Surprisingly, even as a feeble recovery from the pandemic-year recession began in 2021-22, the Centre’s compensation fell to ₹86,912 crore for the period stretching from April 2021 to May 2022 (Chart 1), supplemented with receipts from enhanced borrowing to the tune of ₹ 1,59,000 crore. The Centre expects to pay out another ₹35,266 crore for June 2022, the last month for which compensation was due as per the original agreement.

States’ dependence

What is telling here is the dependence of the States on compensatory transfers for revenues. The actual GST compensation received by the States rose from 2.9 per cent of their tax revenues in 2017-18 to 4.3 per cent in 2018-19, and then jumped to 8.8 and 9.2 per cent respectively in 2019-20 and 2020-21 (Chart 2). Relative to the States’ own tax revenues the corresponding figures were 4.4 per cent in 2017-18, 7 per cent in 2018-19, 13.5 per cent in 2019-20 and 13.6 per cent in 2020-21.

What is noteworthy here is that the spike in dependence on GST compensation occurred in 2019-20, which was a pre-pandemic year. This should have risen sharply in the next year as well, when State revenues fell following the pandemic-induced collapse in economic activity. It did not rise further only because of the government’s decision to hold back on compensation payments based on the ‘Act of God’ principle. The revised estimates for revenue receipts for all States together for 2021-22 have yet to be officially collated, so the most recent trend is not clear.

Compensation path 

However, if we examine the ratio of GST compensation to GST revenues accruing to the States, the figure fell from a much higher 13.6 per cent in 2017-18 to just 12 per cent in 2018-19, before rising to 24 per cent in both 2019-20 and 2020-21. But counting the compensation paid for the 14-month period April 2021 to May 2022, the figure stood at 12.7 per cent relative GST receipts in 2021-22 (Chart 3).

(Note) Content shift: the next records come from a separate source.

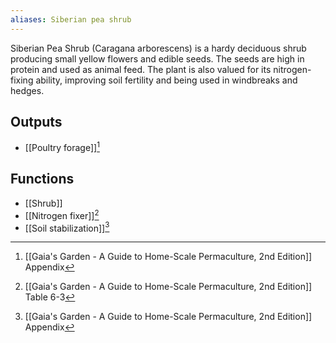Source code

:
 ```yaml
---
aliases: Siberian pea shrub
---
```

Siberian Pea Shrub (Caragana arborescens) is a hardy deciduous shrub producing small yellow flowers and edible seeds. The seeds are high in protein and used as animal feed. The plant is also valued for its nitrogen-fixing ability, improving soil fertility and being used in windbreaks and hedges.
## Outputs
- [[Poultry forage]][^1]
## Functions
- [[Shrub]]
- [[Nitrogen fixer]][^2]
- [[Soil stabilization]][^1]

[^1]: [[Gaia's Garden - A Guide to Home-Scale Permaculture, 2nd Edition]] Appendix
[^2]: [[Gaia's Garden - A Guide to Home-Scale Permaculture, 2nd Edition]] Table 6-3
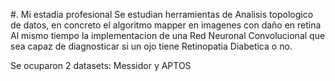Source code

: #. Mi estadia profesional
Se estudian herramientas de Analisis topologico de datos, en concreto el algoritmo mapper en imagenes con daño en retina 
Al mismo tiempo la implementacion de una Red Neuronal Convolucional que sea capaz de diagnosticar si un ojo tiene Retinopatia Diabetica o no.

Se ocuparon 2 datasets: Messidor y APTOS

By using the borrowing route, the Centre had clearly been reducing its own compensatory commitment to the States. The decline in 2021-22 is not because of an increase in GST revenues accruing to the States, with preliminary estimates for all major States suggesting that those revenues actually fell (from ₹7.02 lakh crore to ₹6.84 lakh crore). It was just that the compensation paid to the States fell even more (from ₹1.68 lakh crore in 2020-21 to just ₹86,912 crore for April 2021 to June 2022), for reasons that are unstated.

Revenue squeeze

It should be clear from these trends that if five years with the GST is any indication, it has been a failure relative to the promise with which it was introduced. With the practice of compensating the States for a revenue shortfall coming to an end in June, the States face the prospect of a sharp squeeze in their revenue base as a result of their accession to the GST regime.

Many States have demanded that the compensation cess and scheme of compensating the States be extended for another five years. The Centre, ignoring the absence of consensus on the matter in the GST Council, has in effect turned down the request of the States. But it has indeed extended the period for which the compensation cess will be imposed, to garner the revenues needed to meet the servicing costs of the debt it took to compensate States during the two pandemic years 2020-21 and 2021-22, in order to reduce the draft on its own resources.

Meanwhile, a crisis is brewing, with the enhanced fiscal pressure forcing States whose governments are not politically subordinate to the party in power at the Centre to rethink their participation in the failed GST regime. They are likely to be emboldened by the fact that the Supreme Court has held that the decisions of the GST Council are not binding on State governments, that can choose their own tax composition and rates. If that happens, the GST failure will be complete.